6月に姿を見せる、赤い実で親しまれている花をご紹介しますね。写真は「柘榴(ざくろ)」です。
ざくろは日本ではなじみ深い樹木で、昔から庭によく植えられていました。幹にはこぶ状の突起ができるため、決して美しくはありませんが、そのでこぼこが風格を感じさせます。幹がねじれやすく、そのため盆栽にもよく利用されるほど、風情のある花です。意図的に人の手でかっこよくねじらせることで、風格や威厳がでてきます。
ざくろには花ざくろと実ざくろがありますが、食用として利用されるのが実ざくろで、花ざくろは花びらが多く観賞用として親しまれています。花は朱色の大きなもので、非常に見栄えがします。
ざくろは世界中で栽培されているように、比較的場所を選ばず、容易に育てることができるもの。注意する点としては、日当たりと風通しのよさです。虫には強い方ですが、日当たりが悪く、湿気の多いところで育てると、虫がつきやすくなります。

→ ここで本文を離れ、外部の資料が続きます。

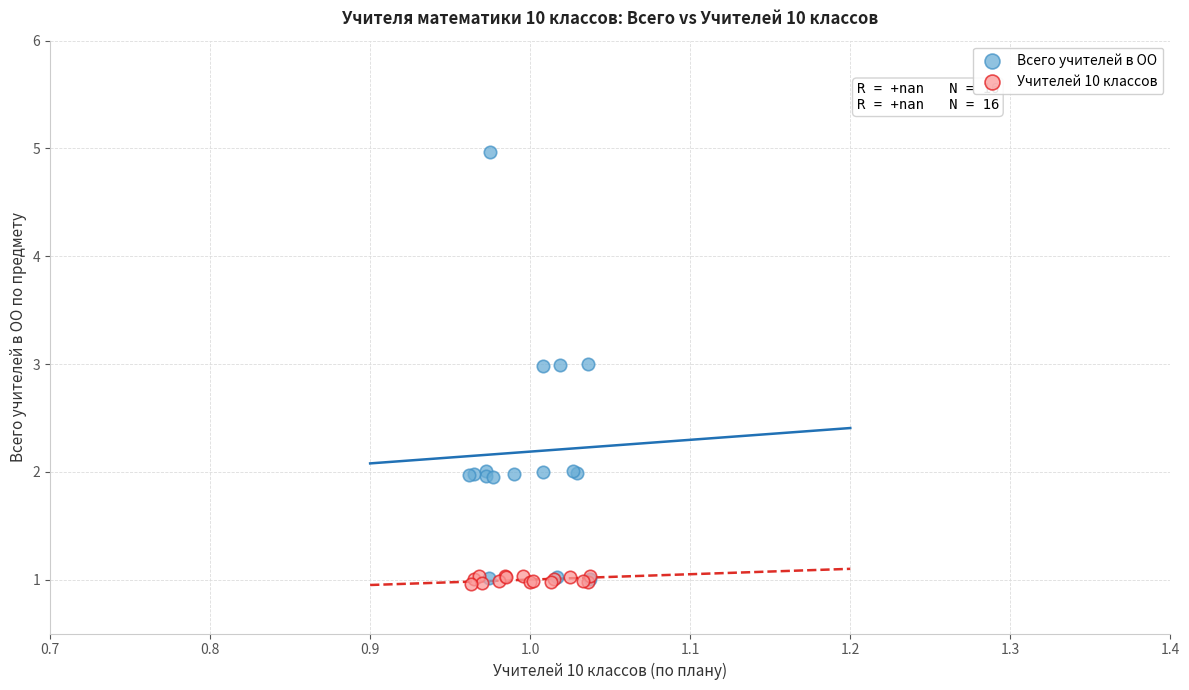

What are all the series names shown in the legend?

Всего учителей в ОО, Учителей 10 классов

剪定は、他の樹木と同じ感覚ですると、花つきが悪くなるので注意が必要。できるだけ放任して、剪定は必要最上限にとどめるのがよいでしょう。剪定を行うと花芽を切り取ったり、花芽のつく枝が伸びにくくなるためです。枝が伸びすぎたり、込み入ってくると風通しもよくありませんので、必要最低限の剪定はしてあげてください。
ざくろの花言葉には「円熟した優美」「子孫の守護」などがあります。ざくろはたくさんの実をつけることから子宝に恵まれる樹木として好まれる地域もあります。

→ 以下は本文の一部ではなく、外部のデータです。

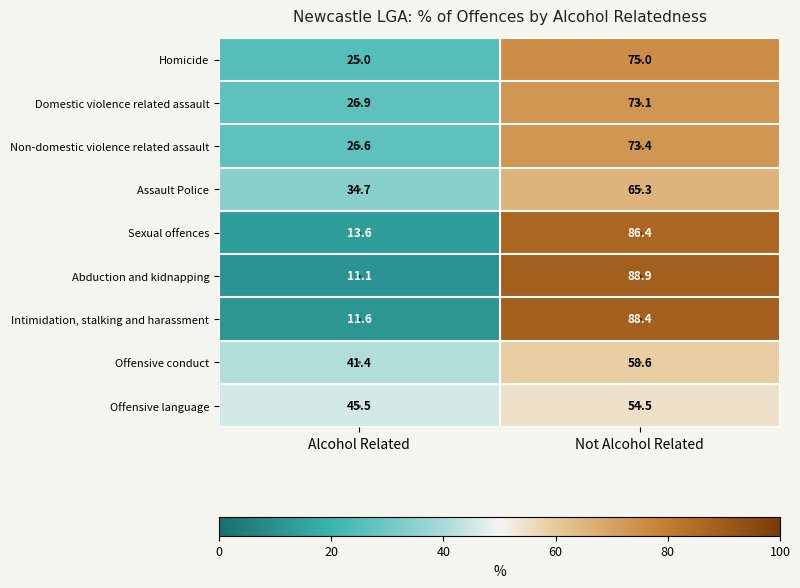

True or false: Non-domestic violence related assault has a value of 73.4 at Not Alcohol Related.

True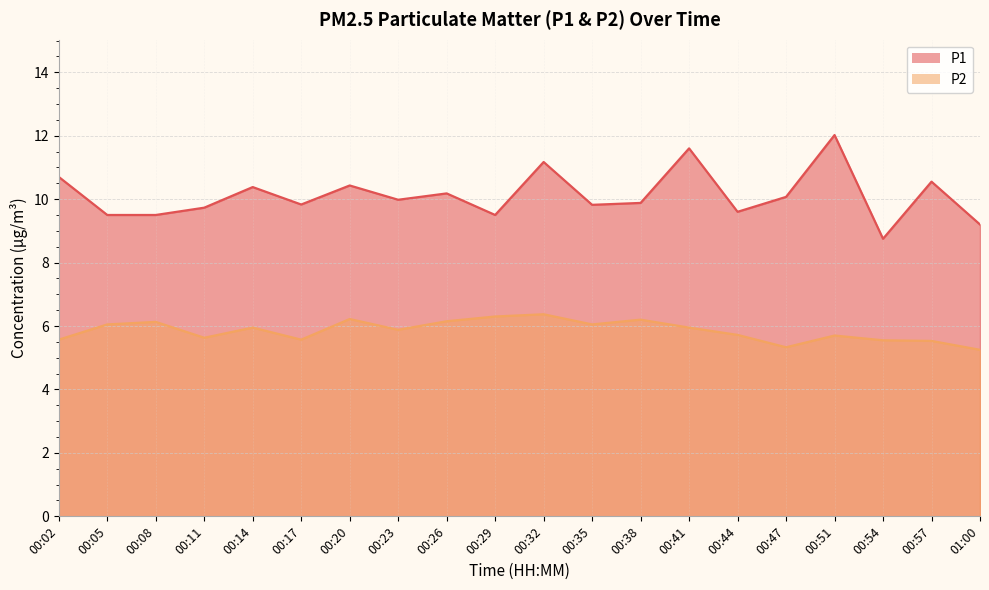

What is the label of the 15th point from the left?

00:44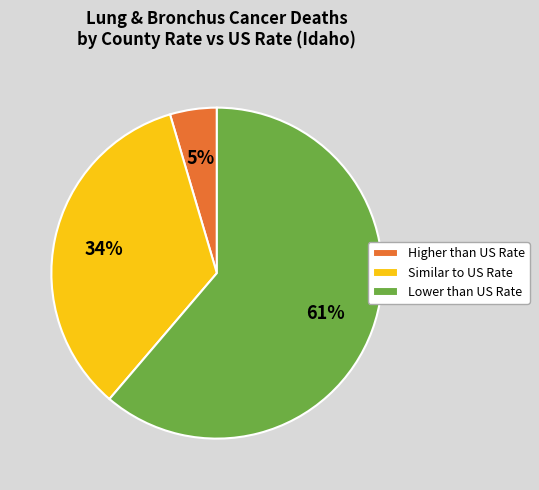

How many segments does this pie chart have?

3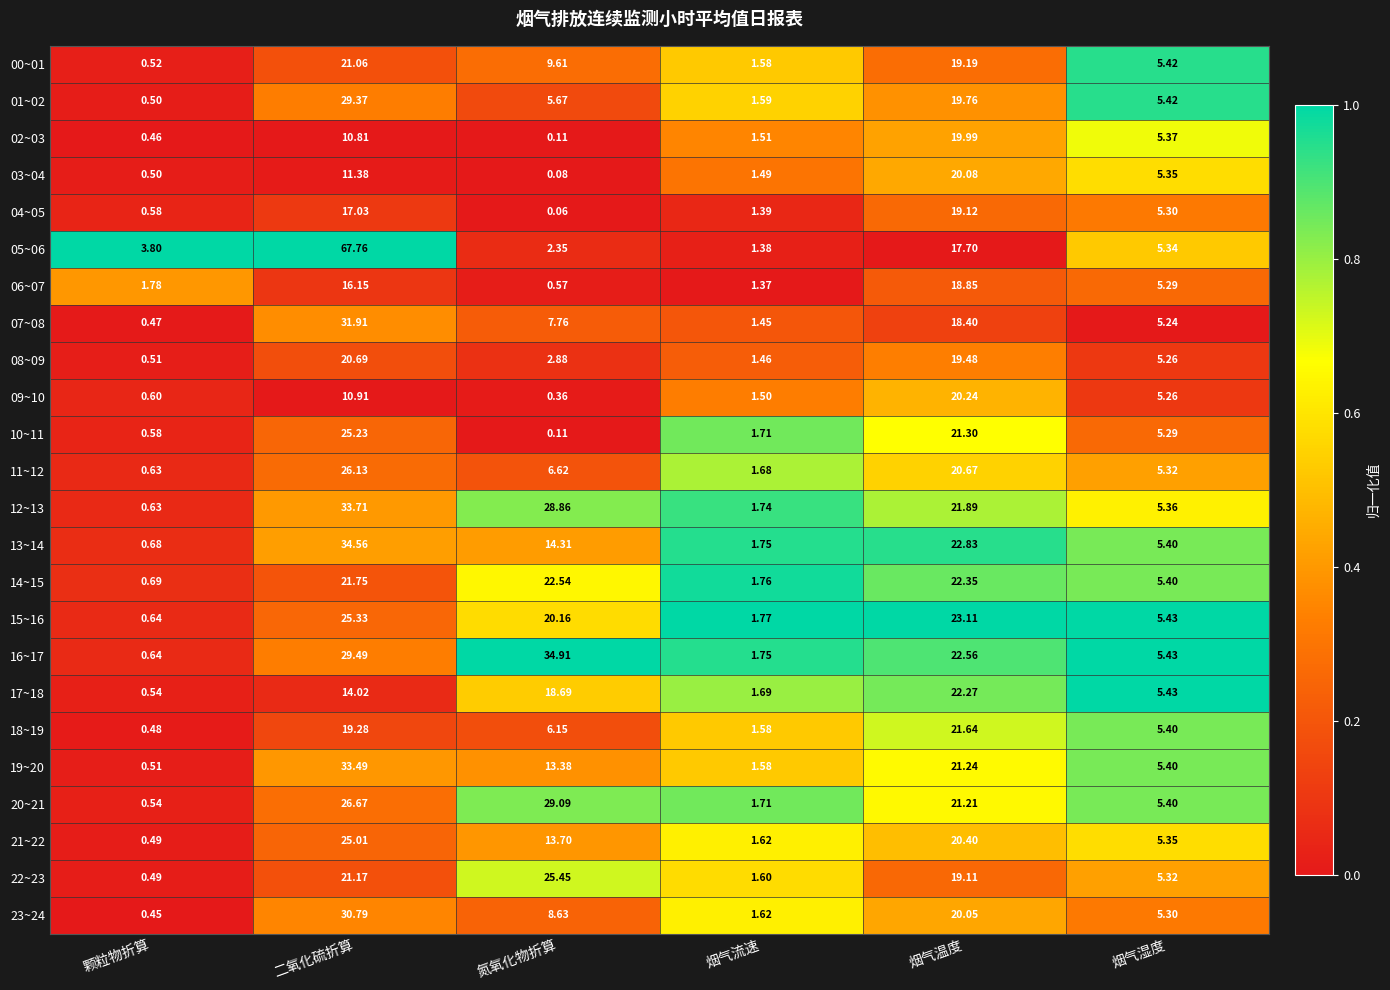

Which category has the lowest value in the 19~20 series?

颗粒物折算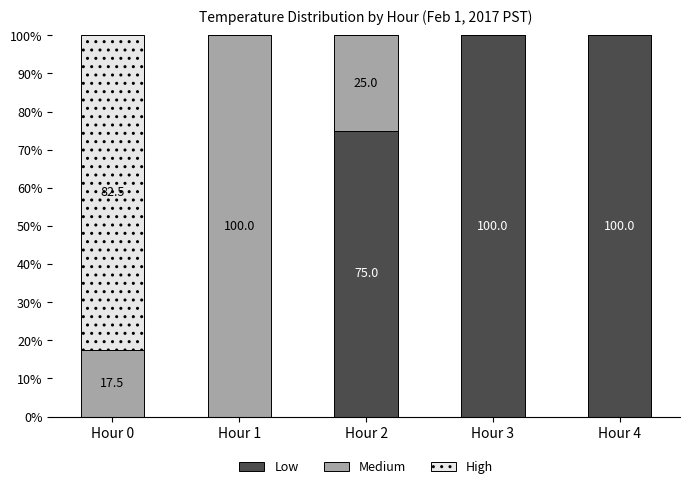

Reading left to right, what are the values for Low?

Hour 0=0.0	Hour 1=0.0	Hour 2=75.0	Hour 3=100.0	Hour 4=100.0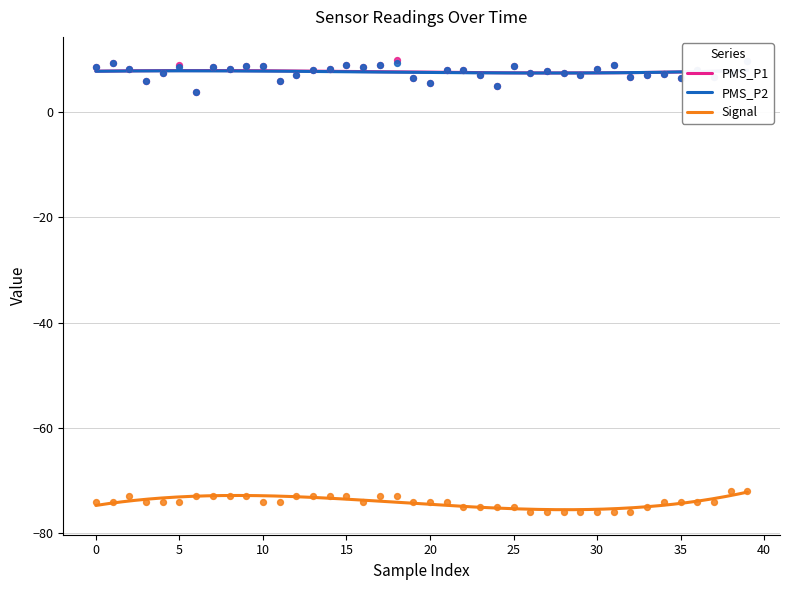

What are all the series names shown in the legend?

PMS_P1, PMS_P2, Signal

ザクロの学名はプーニカ・グラナツム、プーニカは「フェニキア人の」の意で、フェニキア人の国カルタゴが原産地とされていたことによります。グラナツムは「たくさんのタネを持つ」と言う意味で、果実に由来します。漢字で「石榴」と書くのは、中国での俗名がそのまま日本に入ってきたもの。「石」は「安石」の略でアルサケス朝という王国(現在のイランのあたり)を指し、「榴」は「こぶ」の意です。まとめると「アルサケスに産する果実にこぶがある植物」と言う意味になります。

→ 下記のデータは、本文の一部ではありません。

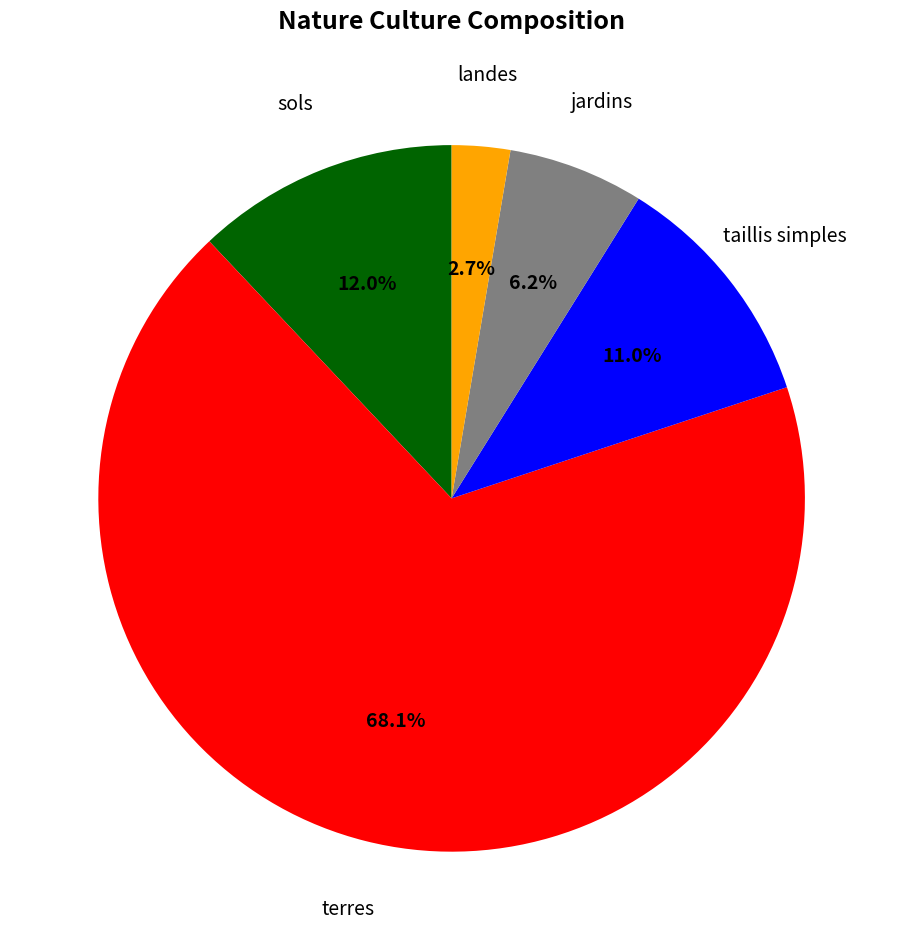

Does any single category account for the majority?

Yes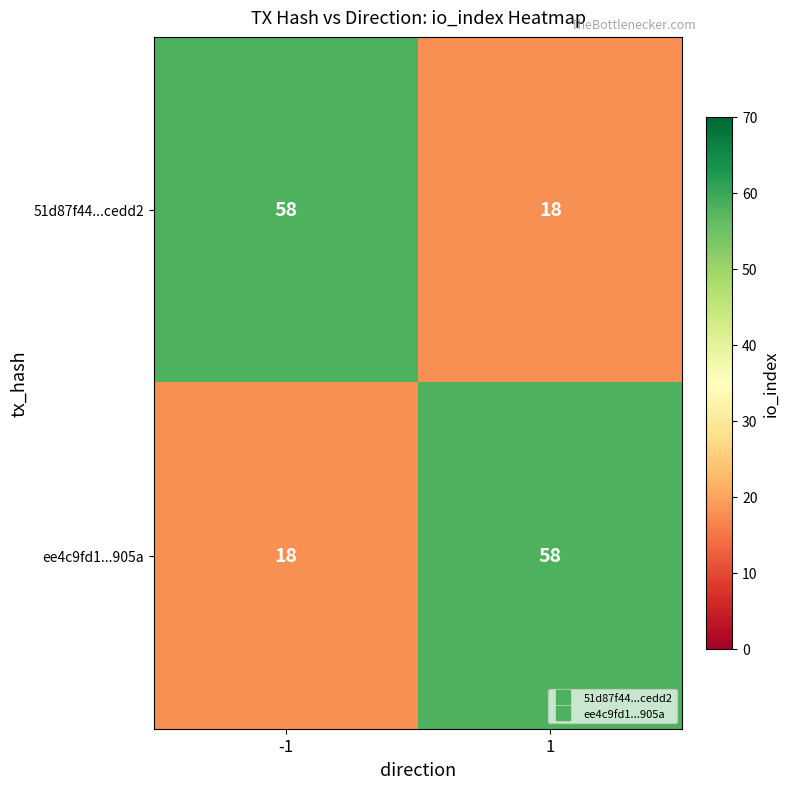

Reading left to right, extract all data points from this chart.

51d87f44...cedd2: 58	18
ee4c9fd1...905a: 18	58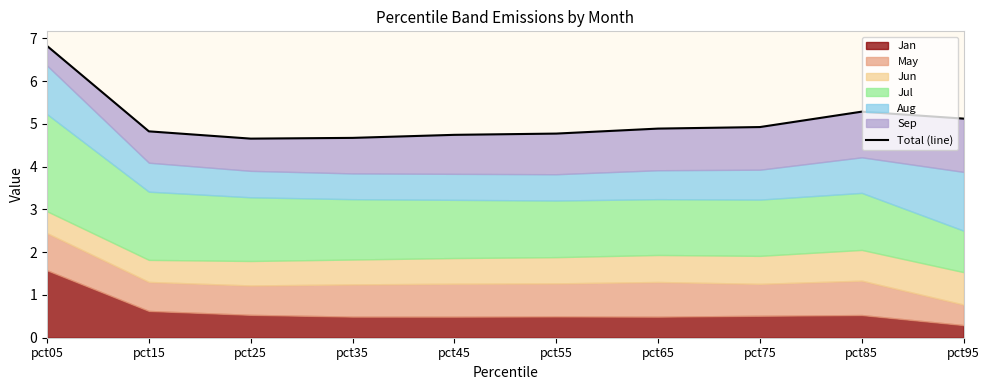

How many interior local peaks (higher than both neighbors) does the data have?

1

「紅一点」は中国の王安石が詠んだ「万緑叢中紅一点(辺り一面の緑の中、赤い花-ザクロ-が一輪咲いている)」と言う句に由来するそうです。この句は小さいながらも鮮やかでよく目立つザクロの花を簡潔に表した非常にわかりやすい言葉だと思います。
その他、洋の東西を問わず神話や伝承に多く登場し迷信も多く知られます。それだけ人との関わりが古くそして深い植物といえるでしょう。花としても果実としても親しみやすく楽しめる、ざくろを一度試してみてはいかがでしょうか?
-------------------------------------------------------------ザクロ科 PUNICA GRANATUM。原産地は小アジア、アフガニスタン、ヒマラヤなど。樹の高さは5M~7Mほどに成長する。主に6月-7月頃に花が咲き、9月下旬-10月頃に果実が収穫される。